[Plain-text document sources]
------
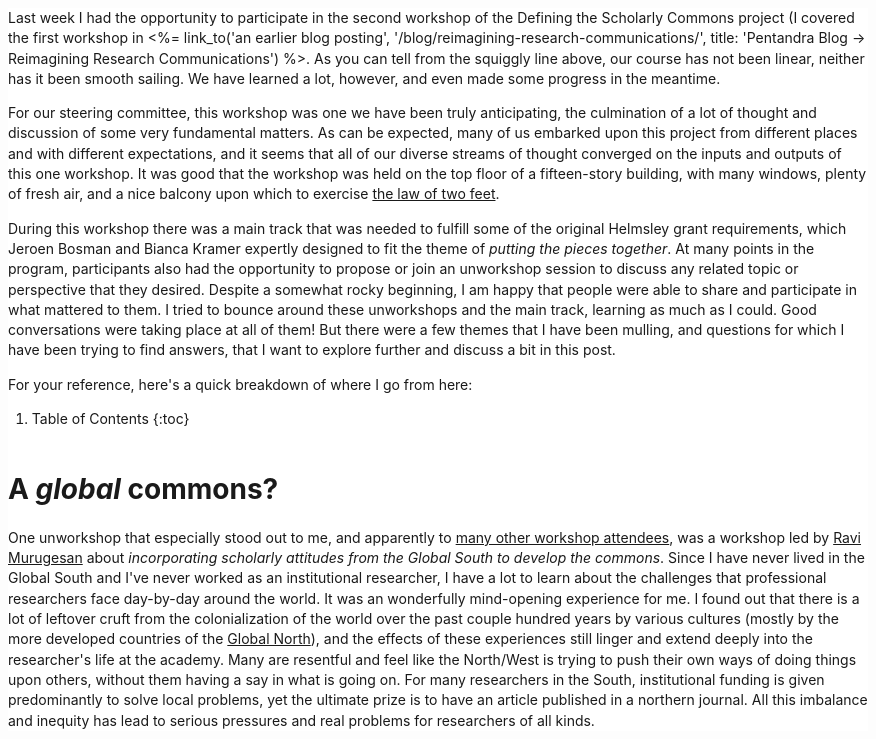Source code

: Last week I had the opportunity to participate in the second workshop of the
Defining the Scholarly Commons project (I covered the first workshop in <%=
link_to('an earlier blog posting', '/blog/reimagining-research-communications/',
title: 'Pentandra Blog → Reimagining Research Communications') %>.
As you can tell from the squiggly line above, our course has not been linear,
neither has it been smooth sailing. We have learned a lot, however, and even
made some progress in the meantime.



For our steering committee, this workshop was one we have been truly
anticipating, the culmination of a lot of thought and discussion of some very
fundamental matters. As can be expected, many of us embarked upon this project
from different places and with different expectations, and it seems that all of
our diverse streams of thought converged on the inputs and outputs of this one
workshop. It was good that the workshop was held on the top floor of a
fifteen-story building, with many windows, plenty of fresh air, and a nice
balcony upon which to exercise [the law of two feet].

During this workshop there was a main track that was needed to fulfill some of
the original Helmsley grant requirements, which <span lang="nl">Jeroen
Bosman</span> and <span lang="nl">Bianca Kramer</span> expertly designed to fit
the theme of _putting the pieces together_. At many points in the program,
participants also had the opportunity to propose or join an unworkshop session
to discuss any related topic or perspective that they desired. Despite a
somewhat rocky beginning, I am happy that people were able to share and
participate in what mattered to them. I tried to bounce around these
unworkshops and the main track, learning as much as I could. Good conversations
were taking place at all of them! But there were a few themes that I have been
mulling, and questions for which I have been trying to find answers, that I
want to explore further and discuss a bit in this post.

For your reference, here's a quick breakdown of where I go from here:

1. Table of Contents
{:toc}

# A _global_ commons?

One unworkshop that especially stood out to me, and apparently to [many other
workshop attendees][april], was a workshop led by [Ravi Murugesan][ravi] about
_incorporating scholarly attitudes from the Global South to develop the
commons_. Since I have never lived in the Global South and I've never worked as
an institutional researcher, I have a lot to learn about the challenges that
professional researchers face day-by-day around the world. It was an
wonderfully mind-opening experience for me. I found out that there is a lot of
leftover cruft from the colonialization of the world over the past couple
hundred years by various cultures (mostly by the more developed countries of
the [Global North]), and the effects of these experiences still linger and
extend deeply into the researcher's life at the academy. Many are resentful and
feel like the North/West is trying to push their own ways of doing things upon
others, without them having a say in what is going on. For many researchers in
the South, institutional funding is given predominantly to solve local
problems, yet the ultimate prize is to have an article published in a northern
journal. All this imbalance and inequity has lead to serious pressures and real
problems for researchers of all kinds.


[the law of two feet]: <https://en.wikipedia.org/w/index.php?title=Open_Space_Technology&oldid=737741556#Law_of_two_feet> "The Law of Two Feet on Wikipedia"
[vizcaino]: <https://en.wikipedia.org/wiki/Sebasti%C3%A1n_Vizca%C3%ADno> "Sebastián Vizcaíno on Wikipedia"
[Plymouth Colony]: <https://en.wikipedia.org/wiki/Plymouth_Colony> "Plymouth Colony on Wikipedia"
[Mayflower Compact]: <https://en.wikipedia.org/wiki/Mayflower_Compact>
[thanksgiving]: <https://en.wikipedia.org/wiki/Thanksgiving> "Thanksgiving on Wikipedia"
[encomienda]: <https://en.wikipedia.org/wiki/Encomienda> "a labor system, rewarding conquerors with the labor of particular groups of people"
[cabrillo]: <https://en.wikipedia.org/wiki/Juan_Rodr%C3%ADguez_Cabrillo> "Juan Rodríguez Cabrillo en Wikipedia"
[new-video]: <http://bollier.org/blog/new-video-%E2%80%9Cre-imagine-future%E2%80%9D> "View more info on David Bollier's site"
[april]: <https://aprilhathcock.wordpress.com/2016/09/27/making-the-local-global-the-colonialism-of-scholarly-communication/> "Making the Local Global: The Colonialism of Scholarly Communication"
[colonization]: <http://wikidiff.com/colonialization/colonization> "Colonization vs colonialization"
[ravi]: <https://twitter.com/ravimurugesan> "Ravi on Twitter"
[scielo]: <http://scielo.org/php/index.php> "Scientific Electronic Library Online"
[Global North]: <https://en.wikipedia.org/wiki/North%E2%80%93South_divide> "North-South Divide on Wikipedia"
[diffusion]: <https://en.wikipedia.org/wiki/Diffusion_of_innovations> "Diffusion of Innovations on Wikipedia"
[Massasoit]: <https://en.wikipedia.org/wiki/Massasoit> "Massasoit on Wikipedia"
[groups]: <http://cameronneylon.net/blog/whos-in-the-club-new-frames-for-understanding-knowledge-sharing/> "Who’s in the Club? New frames for understanding knowledge sharing by Cameron Neylon"
[neocolonialism]: <https://en.wikipedia.org/wiki/Neocolonialism> "Neocolonialism on Wikipedia"
[subaltern]: <https://en.wikipedia.org/wiki/Subaltern_(postcolonialism)> "Subaltern on Wikipedia"
[othering]: <https://en.wikipedia.org/wiki/Other> "Other on Wikipedia"
[colonial mentality]: <https://en.wikipedia.org/wiki/Colonial_mentality> "Colonial mentality on Wikipedia"
[PhilTrans venture]: </blog/introducing-research-cases/#p[IeHHpw],h[IeHHpw,2,3,4]> "Henry Oldenburg's plan to produce the Philosophical Transactions"
[Notes on the Synthesis of Form]: <https://en.wikipedia.org/wiki/Notes_on_the_Synthesis_of_Form> "Some info about 'Notes on the Synthesis of Form' on Wikipedia"
[patterns]: <http://blogs.agu.org/geospace/2016/06/23/can-commons-design-pattern-lexicon-show-open-science-destination/> "Can a commons design-pattern lexicon show open-science to its destination? by Bruce Caron"
[Tragedy of the Commons]: <https://en.wikipedia.org/wiki/Tragedy_of_the_commons> "Tragedy of the commons on Wikipedia"
[open]: <http://cameronneylon.net/blog/not-what-not-who-or-how-but-why-is-open/> "Not what, not who, or how, but Why is Open? by Cameron Neylon"
[heading to oai8]: </blog/heading-to-oai8/> "Pentandra Blog → Heading to OAI8"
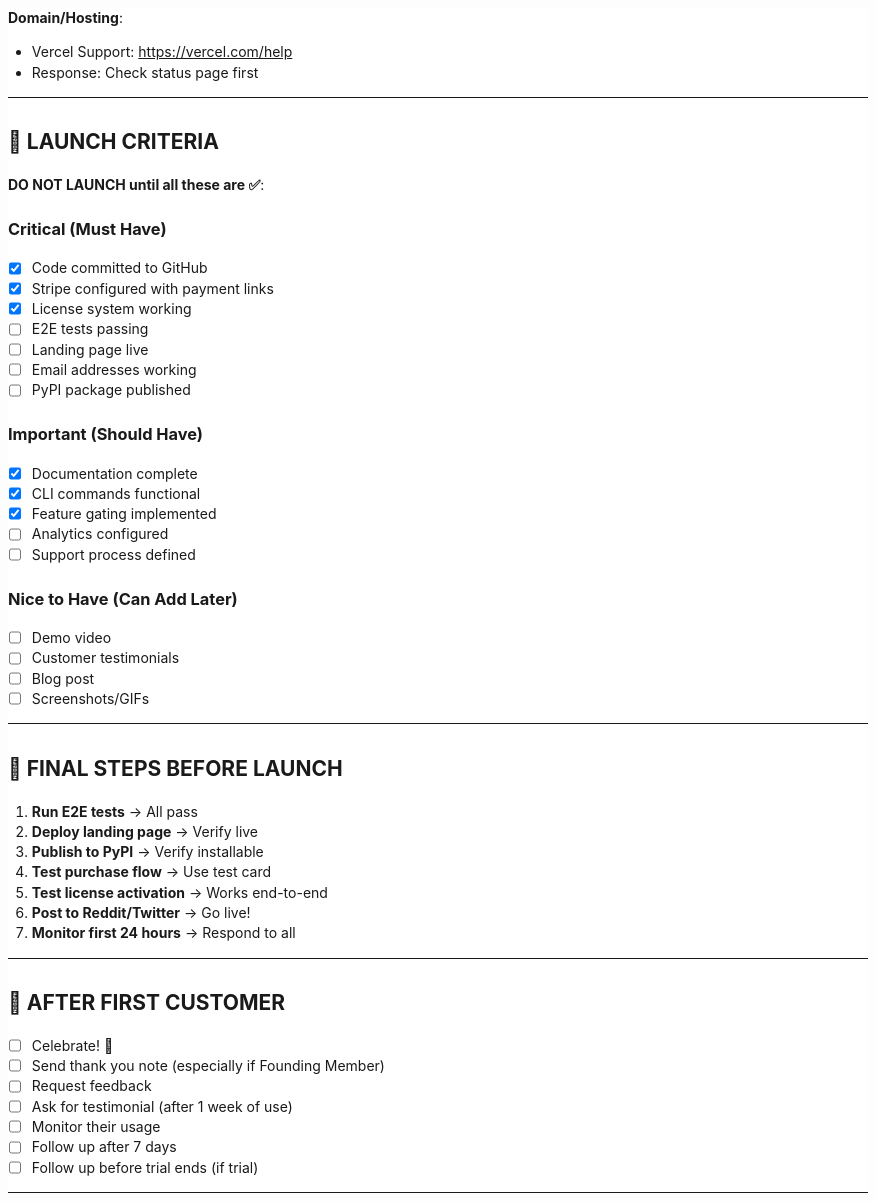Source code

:**Domain/Hosting**:
- Vercel Support: https://vercel.com/help
- Response: Check status page first

---

## 🎯 LAUNCH CRITERIA

**DO NOT LAUNCH until all these are ✅**:

### Critical (Must Have)

- [x] Code committed to GitHub
- [x] Stripe configured with payment links
- [x] License system working
- [ ] E2E tests passing
- [ ] Landing page live
- [ ] Email addresses working
- [ ] PyPI package published

### Important (Should Have)

- [x] Documentation complete
- [x] CLI commands functional
- [x] Feature gating implemented
- [ ] Analytics configured
- [ ] Support process defined

### Nice to Have (Can Add Later)

- [ ] Demo video
- [ ] Customer testimonials
- [ ] Blog post
- [ ] Screenshots/GIFs

---

## 📝 FINAL STEPS BEFORE LAUNCH

1. **Run E2E tests** → All pass
2. **Deploy landing page** → Verify live
3. **Publish to PyPI** → Verify installable
4. **Test purchase flow** → Use test card
5. **Test license activation** → Works end-to-end
6. **Post to Reddit/Twitter** → Go live!
7. **Monitor first 24 hours** → Respond to all

---

## 🎊 AFTER FIRST CUSTOMER

- [ ] Celebrate! 🎉
- [ ] Send thank you note (especially if Founding Member)
- [ ] Request feedback
- [ ] Ask for testimonial (after 1 week of use)
- [ ] Monitor their usage
- [ ] Follow up after 7 days
- [ ] Follow up before trial ends (if trial)

---
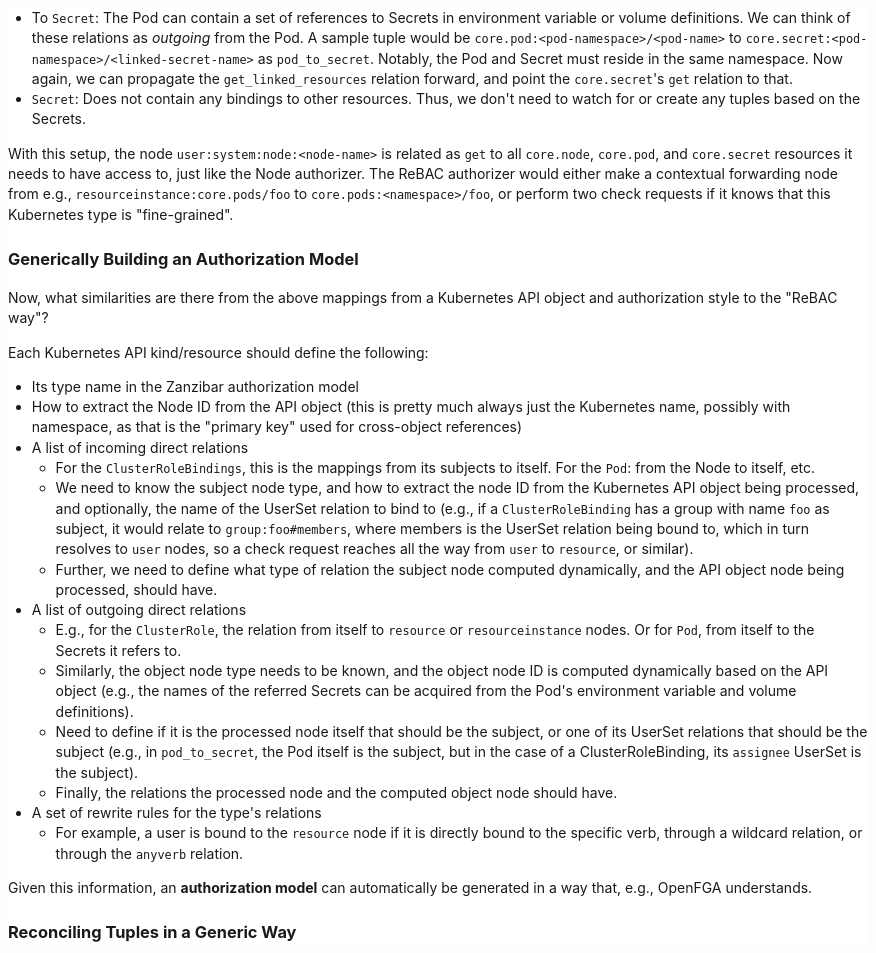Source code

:   - To `Secret`: The Pod can contain a set of references to Secrets in environment variable or volume definitions. We can think of these relations as _outgoing_ from the Pod. A sample tuple would be `core.pod:<pod-namespace>/<pod-name>` to `core.secret:<pod-namespace>/<linked-secret-name>` as `pod_to_secret`. Notably, the Pod and Secret must reside in the same namespace. Now again, we can propagate the `get_linked_resources` relation forward, and point the `core.secret`'s `get` relation to that.
- `Secret`: Does not contain any bindings to other resources. Thus, we don't need to watch for or create any tuples based on the Secrets.

With this setup, the node `user:system:node:<node-name>` is related as `get` to all `core.node`, `core.pod`, and `core.secret` resources it needs to have access to, just like the Node authorizer. The ReBAC authorizer would either make a contextual forwarding node from e.g., `resourceinstance:core.pods/foo` to `core.pods:<namespace>/foo`, or perform two check requests if it knows that this Kubernetes type is "fine-grained".

### Generically Building an Authorization Model

Now, what similarities are there from the above mappings from a Kubernetes API object and authorization style to the "ReBAC way"?

Each Kubernetes API kind/resource should define the following:

- Its type name in the Zanzibar authorization model
- How to extract the Node ID from the API object (this is pretty much always just the Kubernetes name, possibly with namespace, as that is the "primary key" used for cross-object references)
- A list of incoming direct relations
  - For the `ClusterRoleBindings`, this is the mappings from its subjects to itself. For the `Pod`: from the Node to itself, etc.
  - We need to know the subject node type, and how to extract the node ID from the Kubernetes API object being processed, and optionally, the name of the UserSet relation to bind to (e.g., if a `ClusterRoleBinding` has a group with name `foo` as subject, it would relate to `group:foo#members`, where members is the UserSet relation being bound to, which in turn resolves to `user` nodes, so a check request reaches all the way from `user` to `resource`, or similar).
  - Further, we need to define what type of relation the subject node computed dynamically, and the API object node being processed, should have.
- A list of outgoing direct relations
  - E.g., for the `ClusterRole`, the relation from itself to `resource` or `resourceinstance` nodes. Or for `Pod`, from itself to the Secrets it refers to.
  - Similarly, the object node type needs to be known, and the object node ID is computed dynamically based on the API object (e.g., the names of the referred Secrets can be acquired from the Pod's environment variable and volume definitions).
  - Need to define if it is the processed node itself that should be the subject, or one of its UserSet relations that should be the subject (e.g., in `pod_to_secret`, the Pod itself is the subject, but in the case of a ClusterRoleBinding, its `assignee` UserSet is the subject).
  - Finally, the relations the processed node and the computed object node should have.
- A set of rewrite rules for the type's relations
  - For example, a user is bound to the `resource` node if it is directly bound to the specific verb, through a wildcard relation, or through the `anyverb` relation.

Given this information, an **authorization model** can automatically be generated in a way that, e.g., OpenFGA understands.

### Reconciling Tuples in a Generic Way
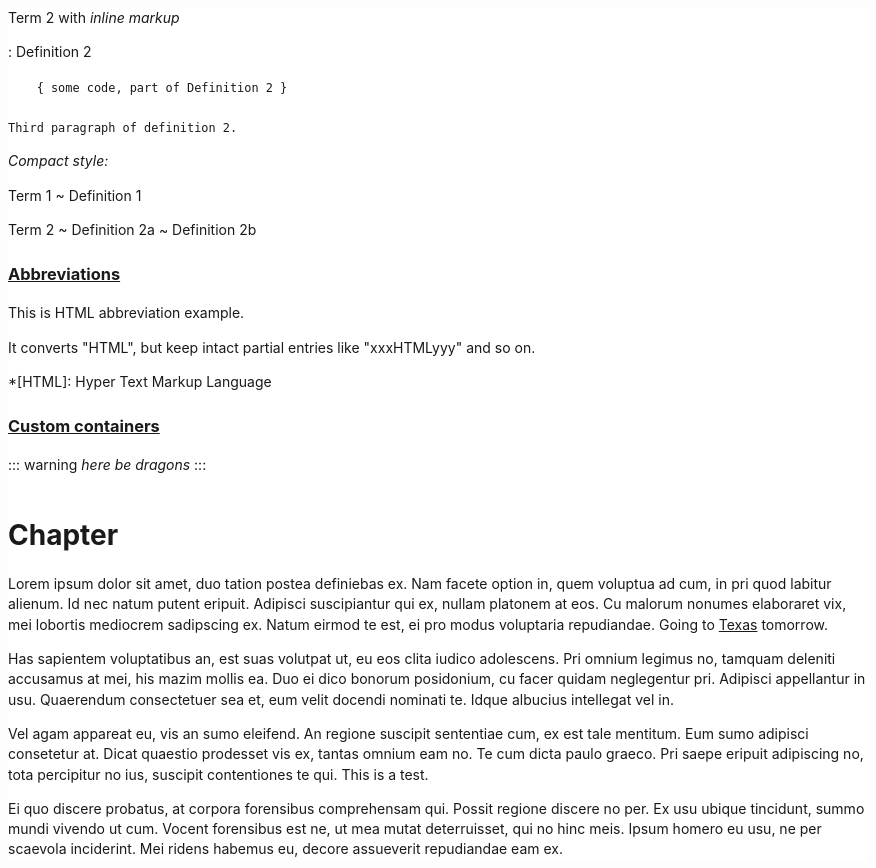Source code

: Term 2 with *inline markup*

:   Definition 2

        { some code, part of Definition 2 }

    Third paragraph of definition 2.

_Compact style:_

Term 1
  ~ Definition 1

Term 2
  ~ Definition 2a
  ~ Definition 2b


### [Abbreviations](https://github.com/markdown-it/markdown-it-abbr)

This is HTML abbreviation example.

It converts "HTML", but keep intact partial entries like "xxxHTMLyyy" and so on.

*[HTML]: Hyper Text Markup Language

### [Custom containers](https://github.com/markdown-it/markdown-it-container)

::: warning
*here be dragons*
:::


# Chapter

Lorem ipsum dolor sit amet, duo tation postea definiebas ex. Nam facete option in, quem voluptua ad cum, in pri quod labitur alienum. Id nec natum putent eripuit. Adipisci suscipiantur qui ex, nullam platonem at eos. Cu malorum nonumes elaboraret vix, mei lobortis mediocrem sadipscing ex. Natum eirmod te est, ei pro modus voluptaria repudiandae. Going to [Texas](http://merovex.com) tomorrow.

Has sapientem voluptatibus an, est suas volutpat ut, eu eos clita iudico adolescens. Pri omnium legimus no, tamquam deleniti accusamus at mei, his mazim mollis ea. Duo ei dico bonorum posidonium, cu facer quidam neglegentur pri. Adipisci appellantur in usu. Quaerendum consectetuer sea et, eum velit docendi nominati te. Idque albucius intellegat vel in.

Vel agam appareat eu, vis an sumo eleifend. An regione suscipit sententiae cum, ex est tale mentitum. Eum sumo adipisci consetetur at. Dicat quaestio prodesset vis ex, tantas omnium eam no. Te cum dicta paulo graeco. Pri saepe eripuit adipiscing no, tota percipitur no ius, suscipit contentiones te qui. This is a test.

Ei quo discere probatus, at corpora forensibus comprehensam qui. Possit regione discere no per. Ex usu ubique tincidunt, summo mundi vivendo ut cum. Vocent forensibus est ne, ut mea mutat deterruisset, qui no hinc meis. Ipsum homero eu usu, ne per scaevola inciderint. Mei ridens habemus eu, decore assueverit repudiandae eam ex.


[id]: https://octodex.github.com/images/dojocat.jpg  "The Dojocat"
[^first]: Footnote **can have markup**
[^second]: Footnote text.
------
The word "Twitter" appears in some lines of the data. Copy every one of those lines.

[ravi]: <https://twitter.com/ravimurugesan> "Ravi on Twitter"
6. **Post to Reddit/Twitter** → Go live!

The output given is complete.